He is the author of No Offense: Civil Religion and Protestant Taste and The Ordeal of Civility: Freud, Marx, Lévi-Strauss and the Jewish Struggle with Modernity, two books in the sociology of religion. Cuddihy has been described as a "Catholic atheist,", and "a brilliant yet eccentric critic of contemporary American Jewry".[2]

Academic career[edit]

Cuddihy received his Bachelor's degree from St. John's College (Annapolis), three M.A.s: two from Columbia University and a third from the New School for Social Research in New York City.[3] He took a Ph.D. in Sociology at Rutgers University.

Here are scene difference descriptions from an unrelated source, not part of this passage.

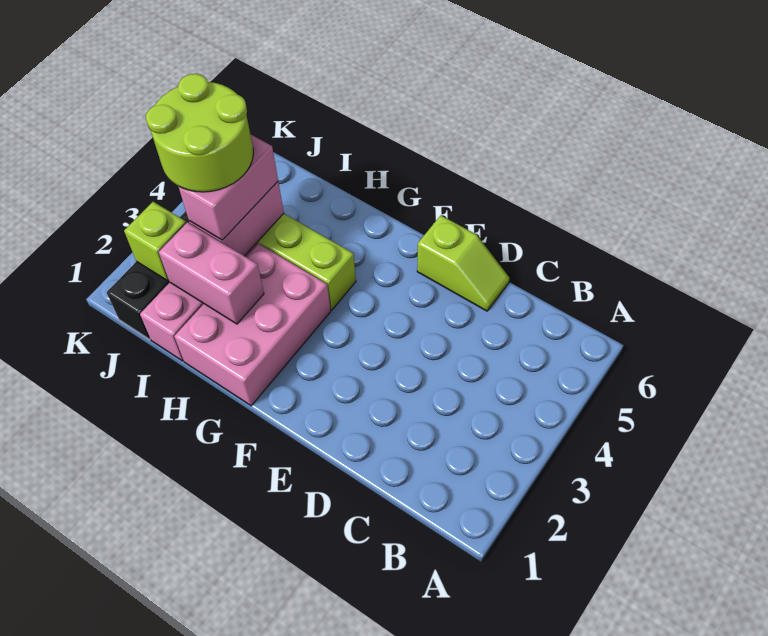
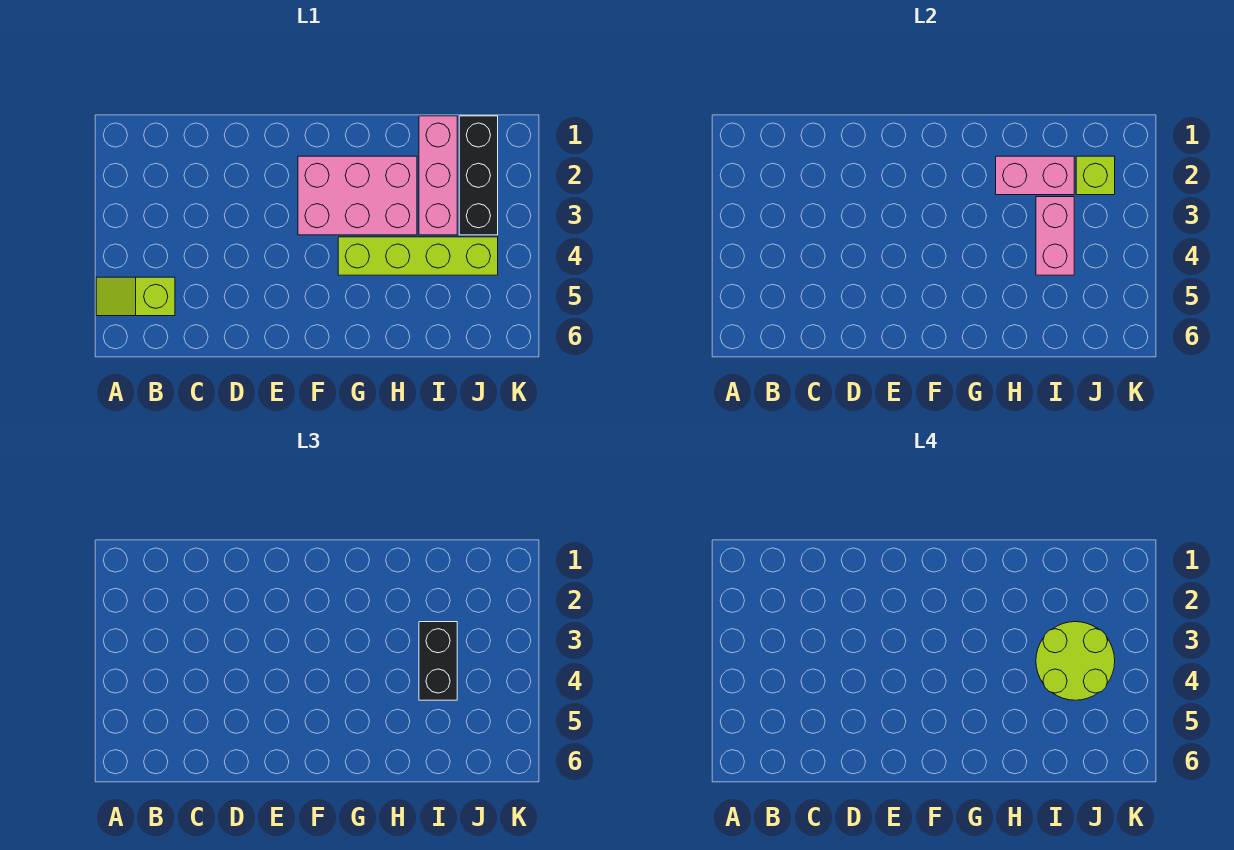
lime slope D6:E6 level 1 top E -> lime slope A5:B5 level 1 top B
pink brick G1:H3 level 1 -> pink brick F2:H3 level 1
pink brick I3:I4 level 3 -> black brick I3:I4 level 3

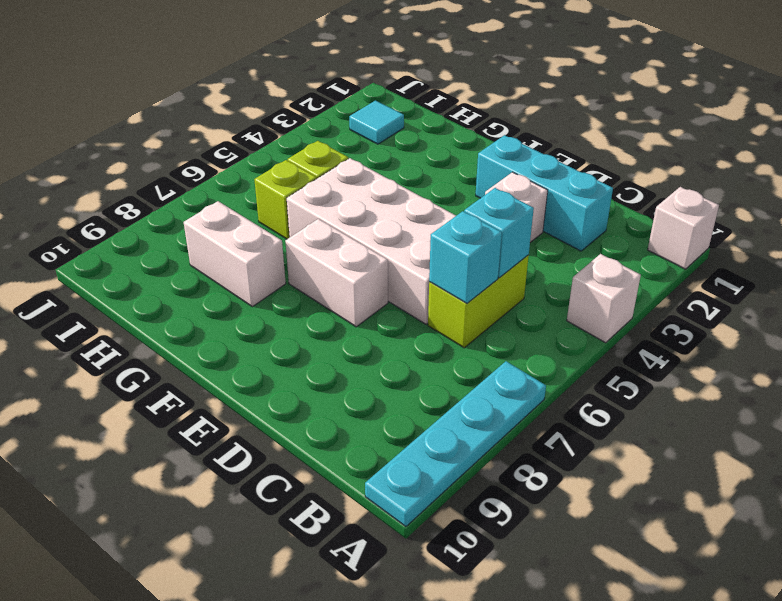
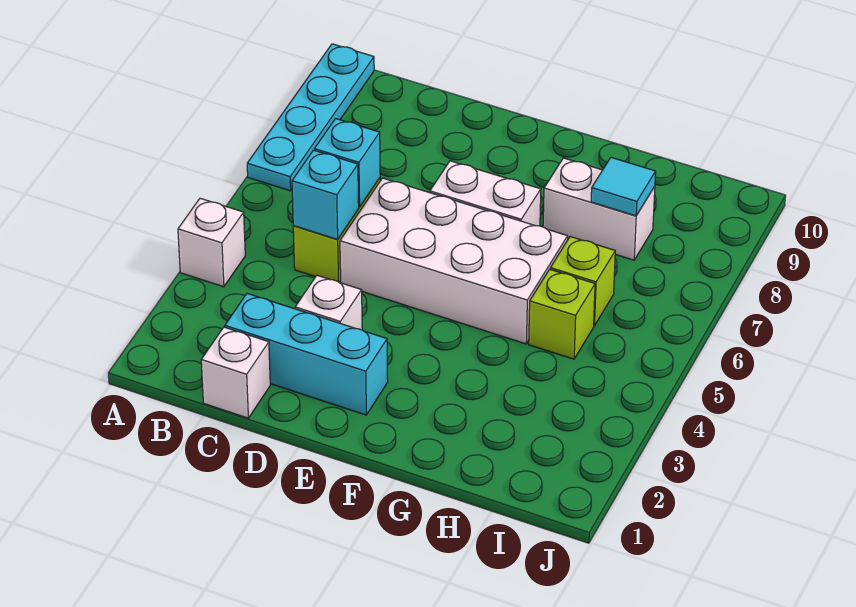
white brick A1 level 1 -> white brick C1 level 1
cyan tile I2 level 1 -> cyan tile H8 level 2

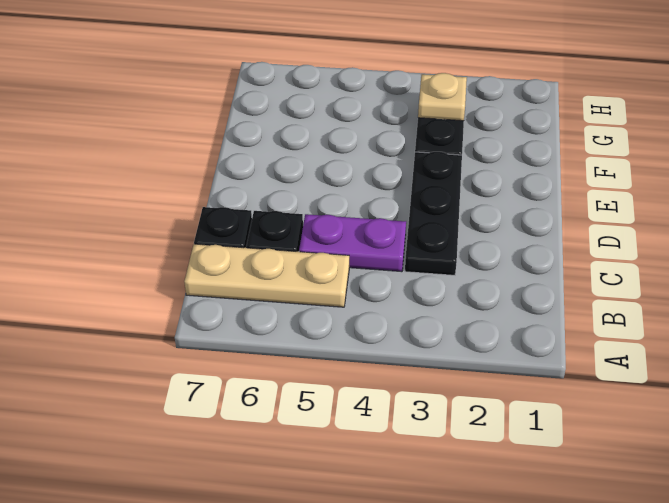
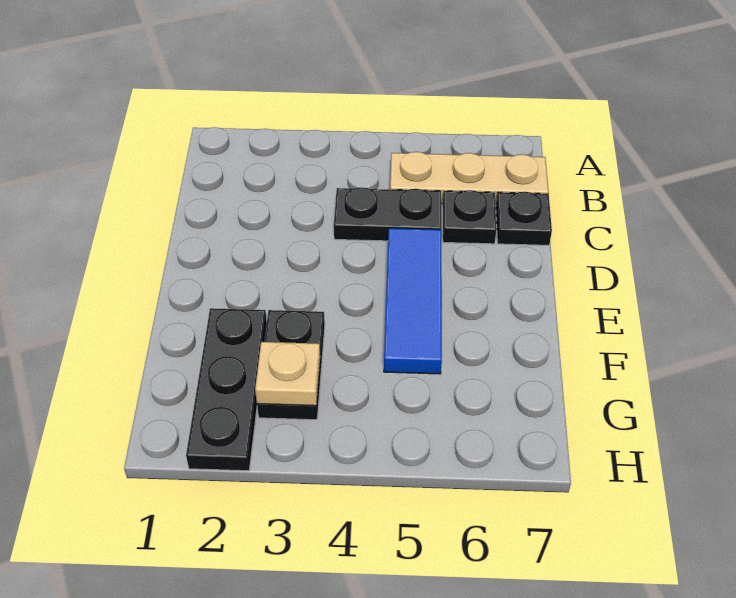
black plate C3:E3 level 1 -> black plate F2:H2 level 1
purple plate C4:C5 level 1 -> black plate C4:C5 level 1
none -> blue tile D5:F5 level 1

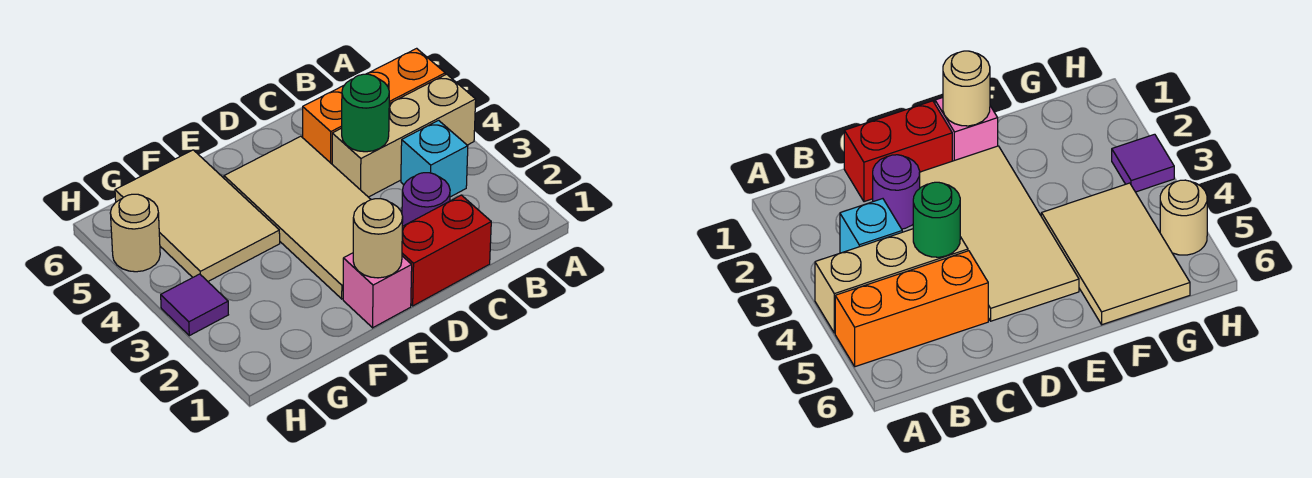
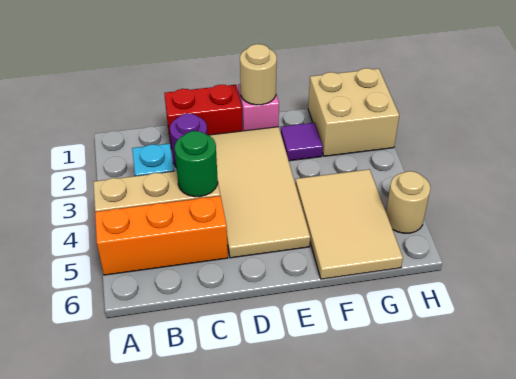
none -> tan brick G1:H2 level 1
purple tile H3 level 1 -> purple tile F2 level 1

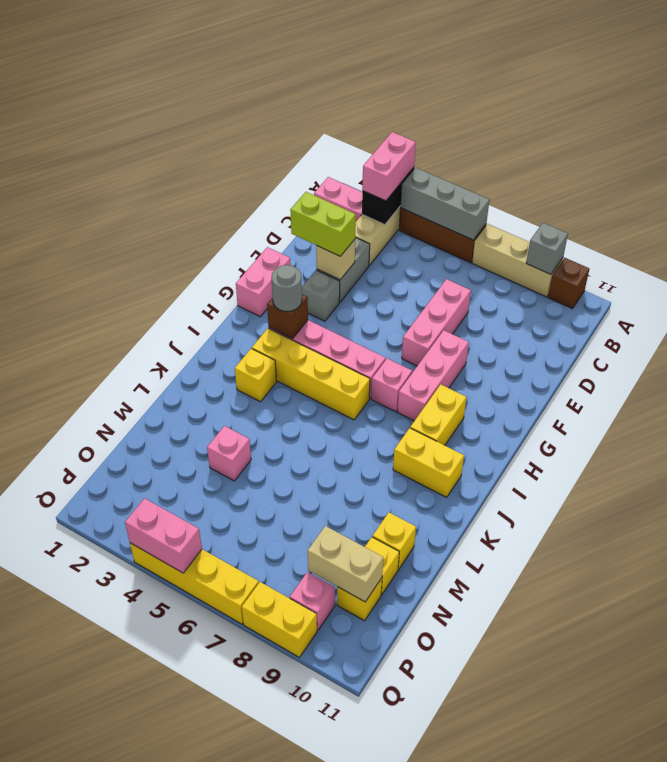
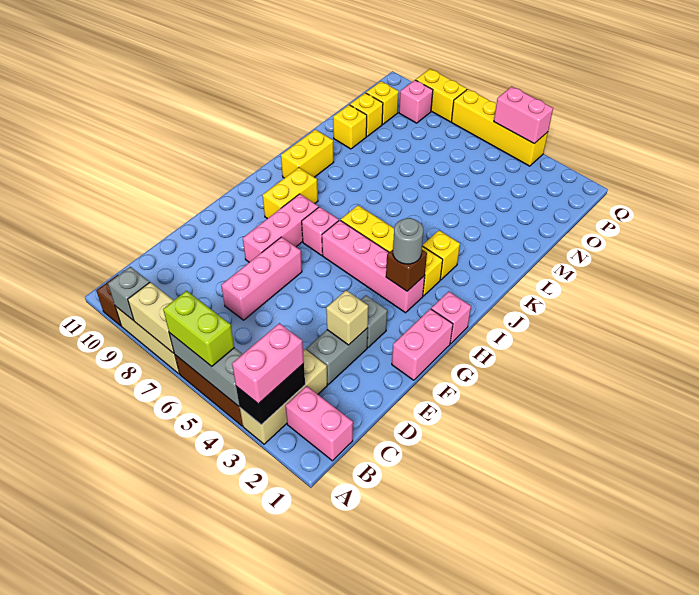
lime brick E2:E3 level 3 -> lime brick A5:A6 level 3
yellow brick J9:J10 level 1 -> yellow brick J10:K10 level 1
pink brick M4 level 1 -> pink brick H1 level 1
tan brick O9:O10 level 2 -> tan brick A7:A8 level 2

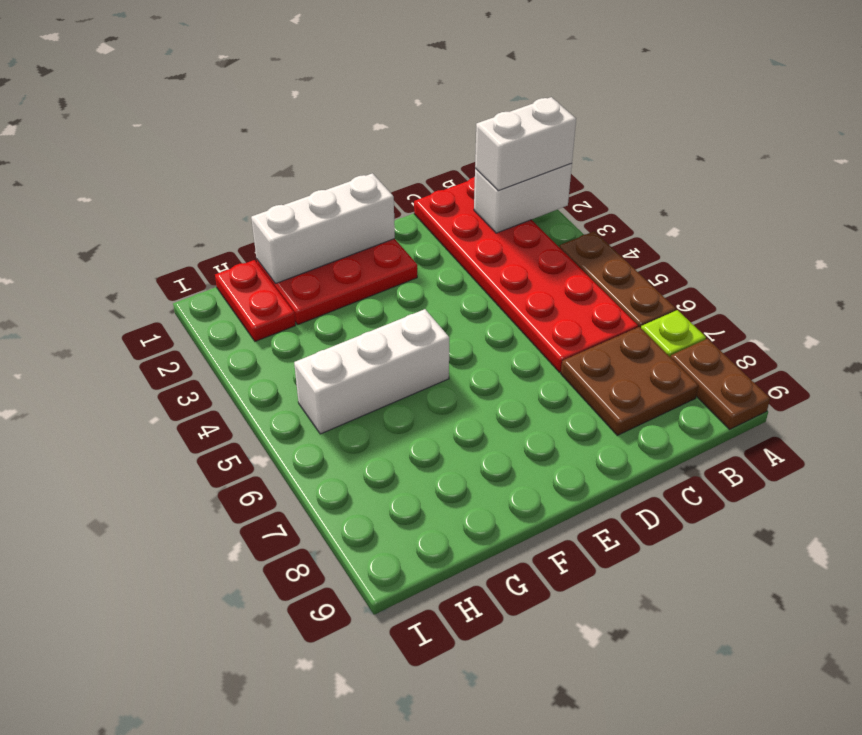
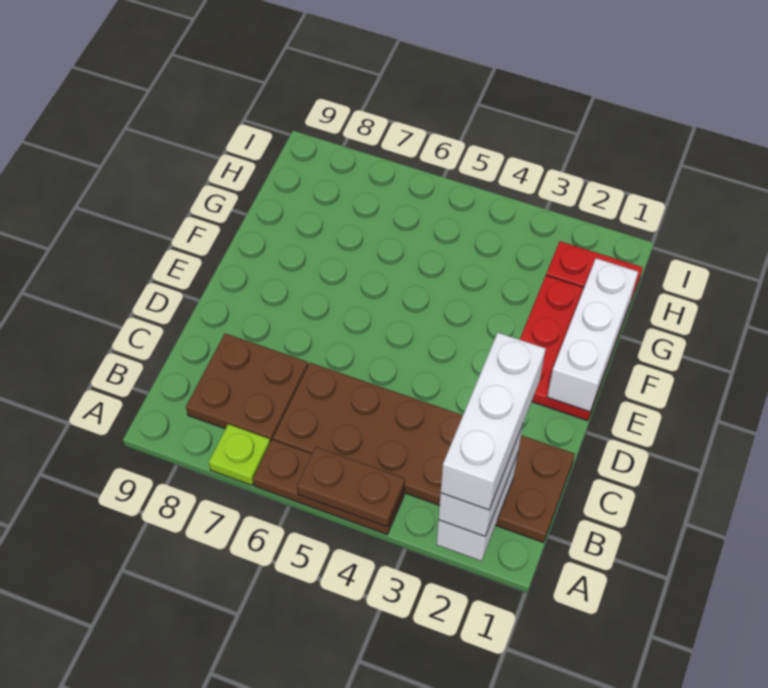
brown plate A8:A9 level 1 -> brown plate A4:A5 level 2
red plate B1:C6 level 1 -> brown plate B1:C6 level 1
white brick F5:H5 level 1 -> white brick A2:C2 level 4

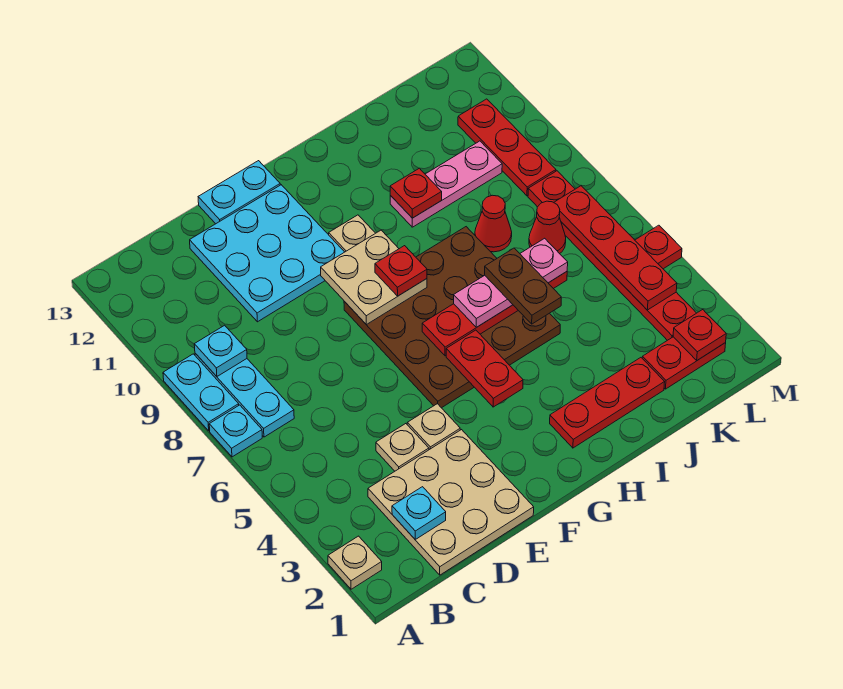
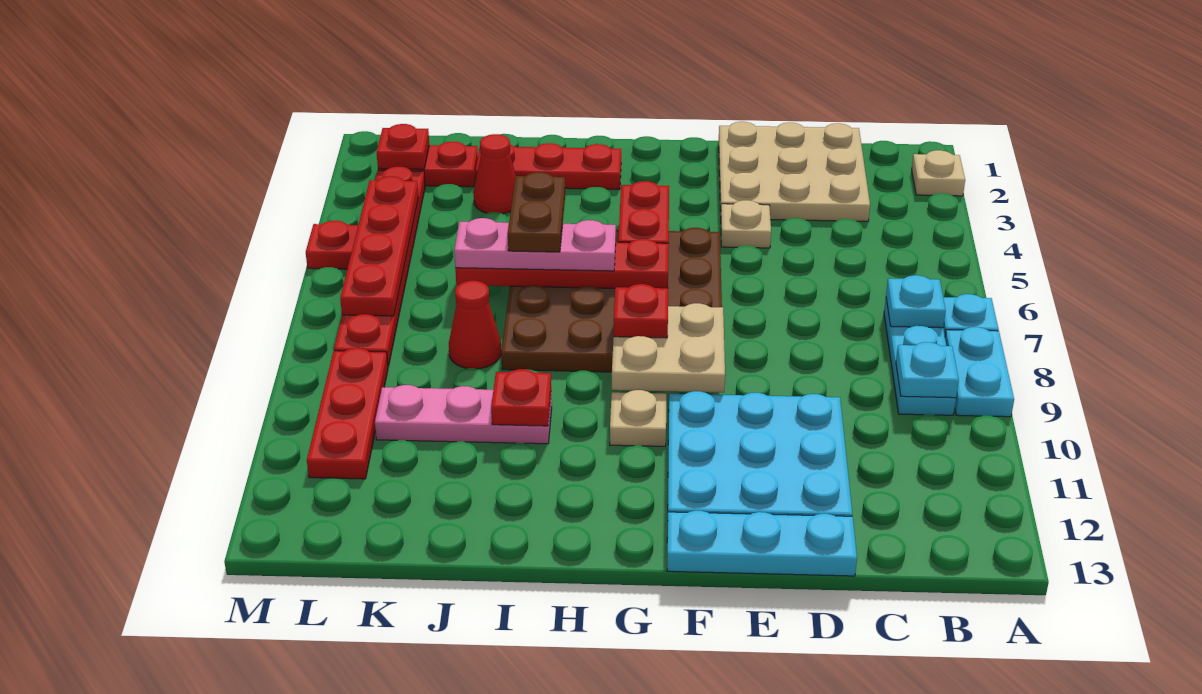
cyan plate C2 level 2 -> cyan plate B7 level 2
tan plate D4 level 1 -> none
cyan plate E13:F13 level 1 -> cyan plate D13:F13 level 1
red cone K7 level 1 -> red cone J3 level 1

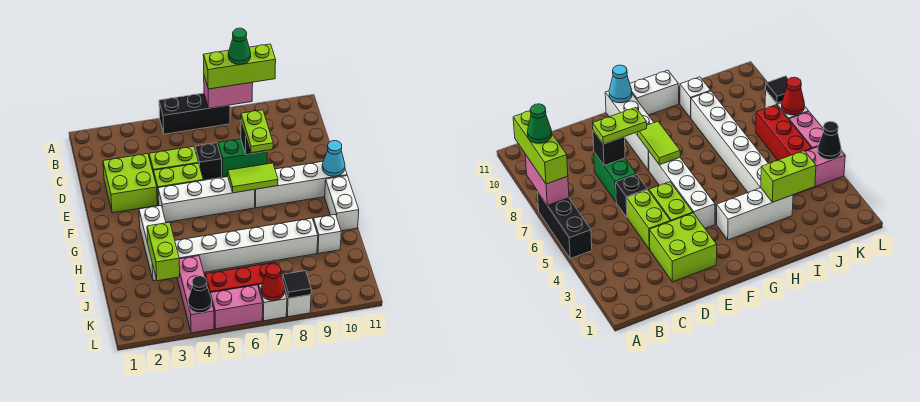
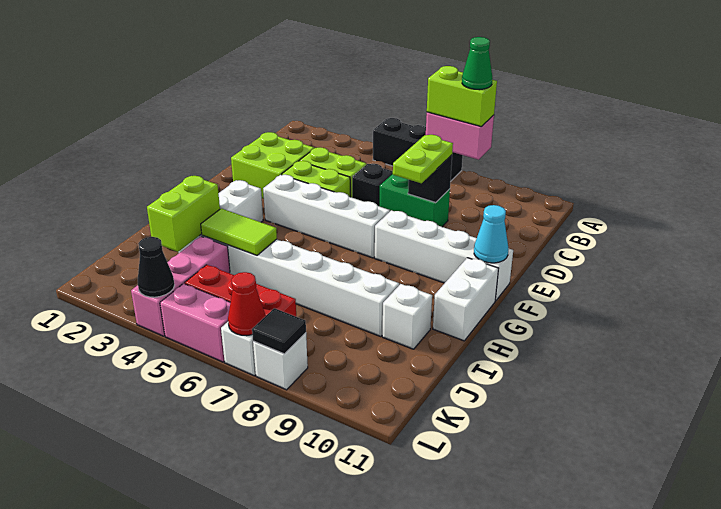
lime brick A7:A9 level 3 -> lime brick A7:A8 level 3
lime tile F7:F8 level 2 -> lime tile I4:I5 level 2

He has taught courses in sociological theory, sociology of religion, and the sociology of diaspora Jewry.

Works[edit]

His doctoral dissertation was later published as The Ordeal of Civility: Freud, Marx, Levi-Strauss and the Jewish Struggle with Modernity.[4] No Offense: Civil Religion and Protestant Taste was published in 1978.

In The Ordeal of Civility, Cuddihy explicates the wrenching process of adjusting to modernity experienced by the shtetl Jews of the Pale in the nineteenth and early twentieth centuries who had to adapt quickly from a tribal culture to a modern Protestant civil culture rather than slowly adjusting over the centuries. It is in this context that he locates the efforts of Jewish intellecuals, such as Karl Marx, Sigmund Freud and Claude Lévi-Strauss to facilitate the transition by providing a cohesive narrative that attempts to universalize the experience and thus provide an apologia to both the ingroup of Jews and the outgroup of gentiles.[5]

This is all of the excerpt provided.